LastPass adviseert: Open websites alleen uit de Vault!

Het bedrijf raadt ondertussen haar gebruikers aan om de opgeslagen websites meteen vanuit de lokaal opgeslagen LastPass Vault te openen. Het lek kwam aan het licht door een Google-onderzoeker.

Door gebruik te maken van de LastPass-extensie is het mogelijk om de wachtwoorden automatisch in te vullen bij de verschillende diensten. LastPass raadt echter momenteel af om deze werkwijze te hanteren. Tot op het ogenblik dat de kwetsbaarheid is verholpen wil het haar gebruikers dan ook aanzetten om de websites in te laden vanuit de Vault. Dit is volgens de dienst op moment van schrijven de veiligste werkwijze. Autofill kan worden uitgeschakeld door gebruik te maken van de ‘Automatically fill login- information’ optie onder het tabblad voorkeuren.

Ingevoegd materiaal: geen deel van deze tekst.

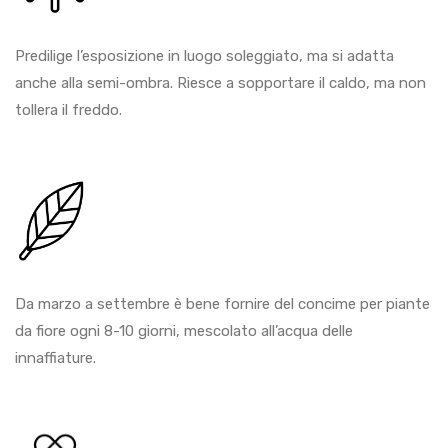
Predilige l’esposizione in luogo soleggiato, ma si adatta
anche alla semi-ombra. Riesce a sopportare il caldo, ma non
tollera il freddo.
Da marzo a settembre è bene fornire del concime per piante
da fiore ogni 8-10 giorni, mescolato all’acqua delle
innaffiature.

Het was de Google-beveiligingsonderzoeker Tavis Ormandy die het voorbije weekend vaststelde dat er een kwetsbaarheid in de browser-extensie zat. Hij wist voor het lek een exploit te ontwikkelen en verstrekte de details aan LastPass. Vervolgens werd door deze laatste op haar blog gemeld te beginnen met het ontwikkelen van een passende oplossing. LastPass heeft eerder ook reeds aangegeven dat haar gebruikers zoveel mogelijk gebruik zouden moeten maken van een tweetrapsauthentificatie bij elke dienst die een dergelijke optie aanbiedt. Op deze manier zouden gebruikers pas echt goed kunnen worden beschermd tegen phishingaanvallen.

Het is niet de eerste keer dat LastPass krijgt af te rekenen met een beveiligingslek. Toch staat de dienst er om bekend de dreiging doorgaans efficiënt aan te pakken waardoor het probleem op korte termijn kan worden verholpen.